[Start of section]

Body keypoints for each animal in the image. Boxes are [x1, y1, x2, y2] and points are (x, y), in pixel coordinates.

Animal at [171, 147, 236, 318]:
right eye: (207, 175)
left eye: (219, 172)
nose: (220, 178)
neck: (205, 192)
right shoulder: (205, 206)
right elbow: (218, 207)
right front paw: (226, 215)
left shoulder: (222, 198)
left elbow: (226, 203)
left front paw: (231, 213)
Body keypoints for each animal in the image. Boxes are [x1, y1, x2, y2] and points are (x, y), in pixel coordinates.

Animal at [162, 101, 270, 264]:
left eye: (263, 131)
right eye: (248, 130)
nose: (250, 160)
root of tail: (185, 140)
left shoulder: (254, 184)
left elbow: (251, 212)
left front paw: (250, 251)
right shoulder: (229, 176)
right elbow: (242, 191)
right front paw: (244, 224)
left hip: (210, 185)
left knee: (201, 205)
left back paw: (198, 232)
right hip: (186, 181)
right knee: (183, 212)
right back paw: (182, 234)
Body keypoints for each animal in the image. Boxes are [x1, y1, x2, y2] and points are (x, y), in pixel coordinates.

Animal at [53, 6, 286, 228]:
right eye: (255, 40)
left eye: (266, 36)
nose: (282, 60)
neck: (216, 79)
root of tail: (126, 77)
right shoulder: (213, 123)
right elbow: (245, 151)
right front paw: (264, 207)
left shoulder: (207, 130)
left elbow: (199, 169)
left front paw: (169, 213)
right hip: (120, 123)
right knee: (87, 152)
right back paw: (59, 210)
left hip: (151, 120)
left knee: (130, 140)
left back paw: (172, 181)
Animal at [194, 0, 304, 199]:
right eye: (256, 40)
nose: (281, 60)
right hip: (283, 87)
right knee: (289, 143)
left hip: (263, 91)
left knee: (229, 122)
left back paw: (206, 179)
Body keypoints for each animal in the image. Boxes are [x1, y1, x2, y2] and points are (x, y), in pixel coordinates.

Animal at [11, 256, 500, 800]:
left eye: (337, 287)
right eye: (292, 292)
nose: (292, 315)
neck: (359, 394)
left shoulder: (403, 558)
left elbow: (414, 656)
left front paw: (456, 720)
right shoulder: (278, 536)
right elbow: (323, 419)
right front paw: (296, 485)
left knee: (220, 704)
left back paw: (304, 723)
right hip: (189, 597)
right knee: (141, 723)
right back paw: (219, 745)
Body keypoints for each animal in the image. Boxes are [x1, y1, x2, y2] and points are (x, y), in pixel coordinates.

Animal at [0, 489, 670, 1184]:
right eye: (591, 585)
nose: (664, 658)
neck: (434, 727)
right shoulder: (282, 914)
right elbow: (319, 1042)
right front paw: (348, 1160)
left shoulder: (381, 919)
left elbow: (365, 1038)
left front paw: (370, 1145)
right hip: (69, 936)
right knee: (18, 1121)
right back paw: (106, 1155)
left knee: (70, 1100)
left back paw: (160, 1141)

[End of section]

> **Your task**
Give back every entry, word for word.

> **Finished exercise**
Body keypoints for each animal in the image. Boxes are [x1, y1, x2, y2] and points are (x, y), in pixel coordinates.

Animal at [171, 147, 236, 318]:
right eye: (207, 175)
left eye: (219, 172)
nose: (220, 178)
neck: (205, 192)
right shoulder: (205, 206)
right elbow: (218, 207)
right front paw: (226, 215)
left shoulder: (222, 198)
left elbow: (226, 203)
left front paw: (231, 213)
Body keypoints for each animal in the image. Boxes are [x1, y1, x2, y2] and points are (x, y), in pixel coordinates.

Animal at [162, 101, 270, 264]:
left eye: (263, 131)
right eye: (248, 130)
nose: (250, 160)
root of tail: (185, 140)
left shoulder: (254, 184)
left elbow: (251, 212)
left front paw: (250, 251)
right shoulder: (229, 176)
right elbow: (242, 191)
right front paw: (244, 224)
left hip: (210, 185)
left knee: (201, 205)
left back paw: (198, 232)
right hip: (186, 181)
right knee: (183, 212)
right back paw: (182, 234)
Body keypoints for each animal in the image. Boxes are [x1, y1, x2, y2] and points are (x, y), in pixel coordinates.

Animal at [53, 6, 286, 228]:
right eye: (255, 40)
left eye: (266, 36)
nose: (282, 60)
neck: (216, 79)
root of tail: (126, 77)
right shoulder: (213, 123)
right elbow: (245, 151)
right front paw: (264, 207)
left shoulder: (207, 130)
left elbow: (199, 169)
left front paw: (169, 213)
right hip: (120, 123)
right knee: (87, 152)
right back paw: (59, 210)
left hip: (151, 120)
left knee: (130, 140)
left back paw: (172, 181)
Animal at [194, 0, 304, 199]:
right eye: (256, 40)
nose: (281, 60)
right hip: (283, 87)
right knee: (289, 143)
left hip: (263, 91)
left knee: (229, 122)
left back paw: (206, 179)
Body keypoints for each animal in the image. Boxes are [x1, y1, x2, y2] and points are (x, y), in pixel coordinates.

Animal at [11, 256, 500, 800]:
left eye: (337, 287)
right eye: (292, 292)
nose: (292, 315)
neck: (359, 394)
left shoulder: (403, 558)
left elbow: (414, 656)
left front paw: (456, 720)
right shoulder: (278, 536)
right elbow: (323, 419)
right front paw: (296, 485)
left knee: (220, 704)
left back paw: (304, 723)
right hip: (189, 597)
right knee: (141, 723)
right back paw: (219, 745)
Body keypoints for each animal in the image. Boxes are [x1, y1, x2, y2] and points are (x, y), in pixel coordinates.

Animal at [0, 489, 670, 1184]:
right eye: (591, 585)
nose: (664, 658)
neck: (434, 727)
right shoulder: (282, 914)
right elbow: (319, 1042)
right front paw: (348, 1160)
left shoulder: (381, 919)
left elbow: (365, 1038)
left front paw: (370, 1145)
right hip: (69, 936)
right knee: (18, 1121)
right back paw: (106, 1155)
left knee: (70, 1100)
left back paw: (160, 1141)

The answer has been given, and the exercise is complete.